Deste beijo todos fogem.
Ela prefere roubá-lo,
pois quando é procurada
geralmente fica desapontada,
mas não descarta a oferta.


Este ser é a dama da morte
que percorre o mundo
do sul ao norte
A maioria nunca a espera,
porém a todos acerta,
trazendo o alívio
ou então o tormento.


Muito prazer,
eu sou a Foice dos Ventos.



Poema bem antigo...
Homenagem a Peter Steele (04/01/1962 a 14/04/2010)

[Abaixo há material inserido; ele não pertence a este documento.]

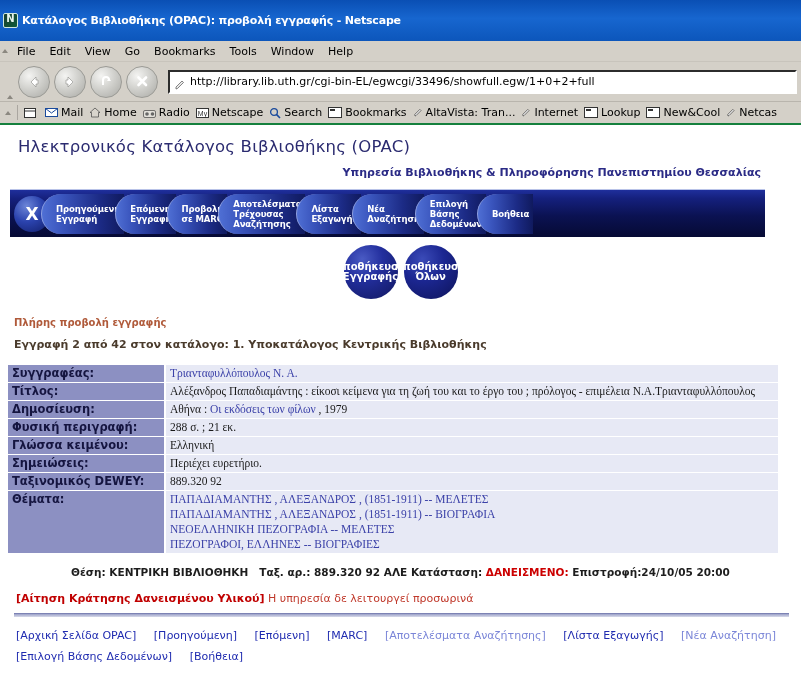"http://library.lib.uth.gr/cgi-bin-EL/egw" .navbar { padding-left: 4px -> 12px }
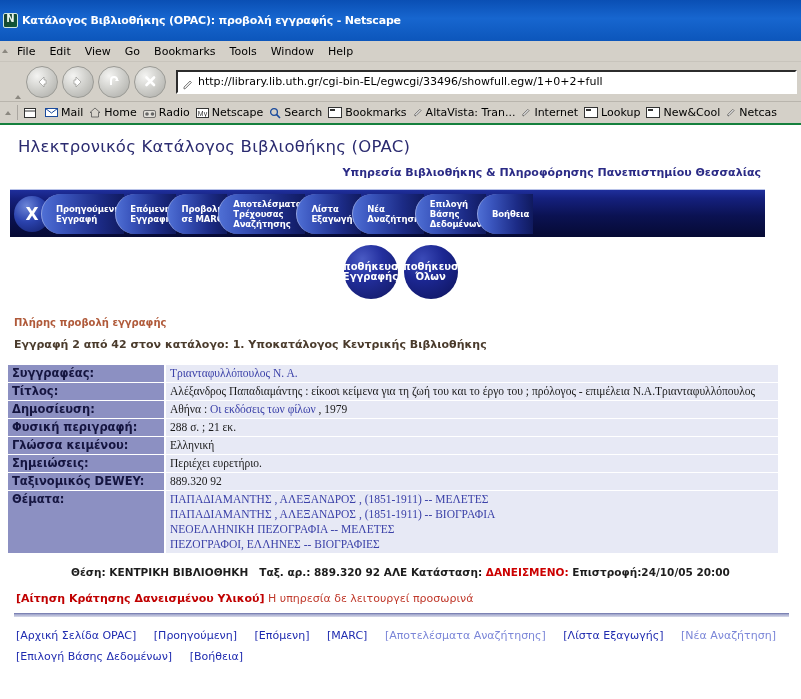"Τριανταφυλλόπουλος Ν. Α." td.val { font-family: Liberation Serif, serif -> none }
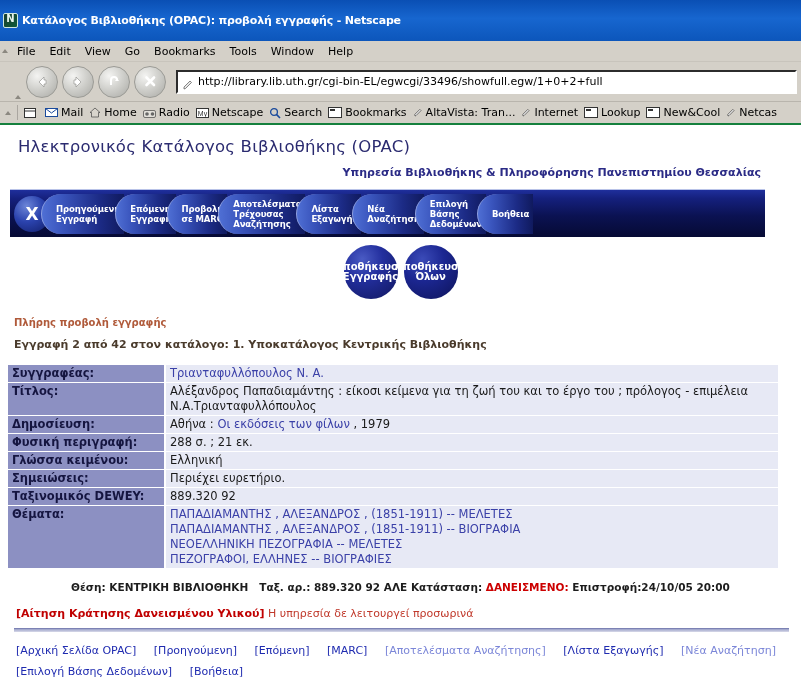"[Αρχική Σελίδα OPAC] [Προηγούμενη]" .footlinks { padding: 12px 0 0 16px -> 24px 0 0 16px }
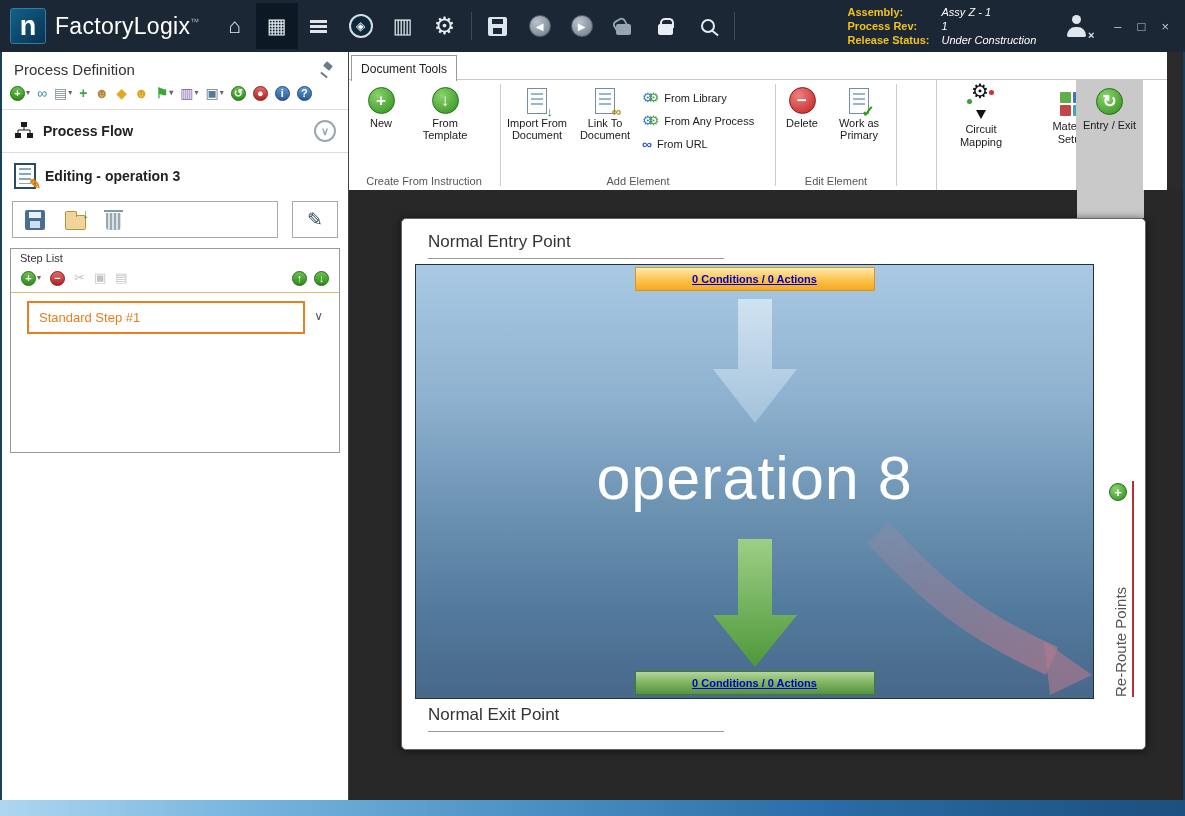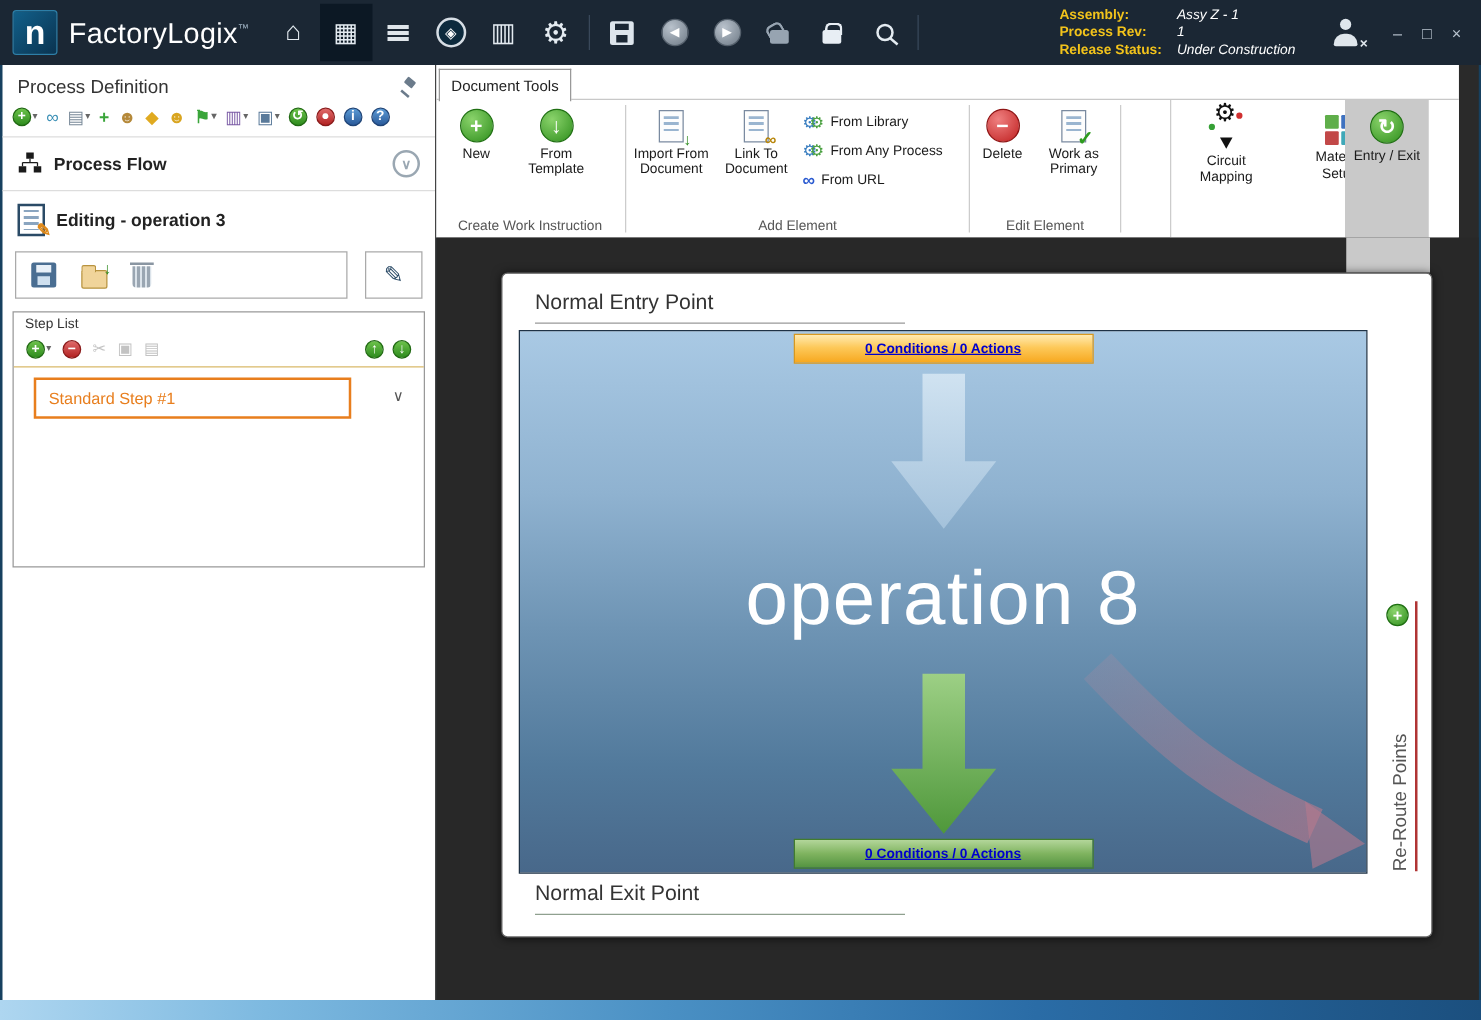"Create Work Instruction" div.rlabel { text: Work -> From }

quarta-feira, 14 de abril de 2010

Destruição de uma muralha

Bate forte coração,
pulsa como uma bomba
prestes a explodir!
Os lábios estão sempre
intensamente a sorrir,
para disfarçar
o descontentamento.


A explosão é contida
a todo instante,
mas destrói discreta e
milimetricamente...
O muro de contenção
está virando pó
e será desfeito,
resultando em partículas
mínimas e invisíveis,
propagadas ao esquecimento.


Não há muralha
que consiga proteger
da força sobrenatural
da raiva reprimida,
da lágrima não derramada,
da vingança adiada
e do eterno escape
chamado poesia.

Viagem numa jaula

A jaula invisível
É a mais difícil de romper
A mais dura para serrar
É o lugar considerado
O mais difícil para escapar...


Dias passam e o andar dos ponteiros
Continua exatamente o mesmo,
Acompanhando o ritmo
Da mesmisse cotidiana
Que nos aliena e nos engana
Com a certeza do tudo bom e certo


Os sonhos diferentes
Na verdade são os mesmos
Em toda parte do mundo
Eles se repetem!
Repetem!
Repetem!
Não importa quantos milênios se passaram...


A estrada tortuosa da vida humana
Com as mesmas linhas retas
Que distorcem a todo instante...
A fórmula é a mesma,
Mas os resultados são
Extremamente diferentes...

Correnteza

O rio dita o ritmo
com suas águas,
que nunca são as mesmas.
O rio de nossas vidas
é o onipresente relógio.
onde o conjunto
hora,
minuto
e segundo
formam a correnteza
cuja água parece a mesma,
mas não é a que se vê agora.


Ao acabar este poema
o que você viu
vai pertencer ao ontem:
o segundo que passou
já virou lembrança,
cristalizada na memória
e enterrada no coração.

Saudações

Olá povo!


Estava em casa pensando e pensando, compartilhando tudo com meu amigo caderno, onde as idéias se concretizam. Ao escrever mais um poema, deparei-me com outros emburrados e tristes, pois sempre estavam enclausurados entre as inúmeras linhas e, penalizada com aquela situação, atendi a súplica estridente daqueles poemas todos, perguntando o que eles queriam. Responderam em coro: "Queremos liberdade!".
Resolvi fazer alguma coisa por eles, para enfim conhecerem um mundo além do caderno e cheguei a conclusão de que um blog seria perfeito: local onde mais pessoas podem visualisá-los e tentar compreender a mensagem ou simplesmente o sentimento que passam. E fui mais além: resolvi abrir espaço para outros poemas deixarem a clausura, compartilhando este espaço com outros aspirantes a poeta que nem eu.
Espero que este blog sempre traga coisas interessantes a quem resolver acompanhá-lo e que una muitas pessoas em prol não somente dos poemas presos, mas também das crônicas, contos e qualquer manifestação literária encarcerada.

Que a ventania da inspiração toque todos vocês.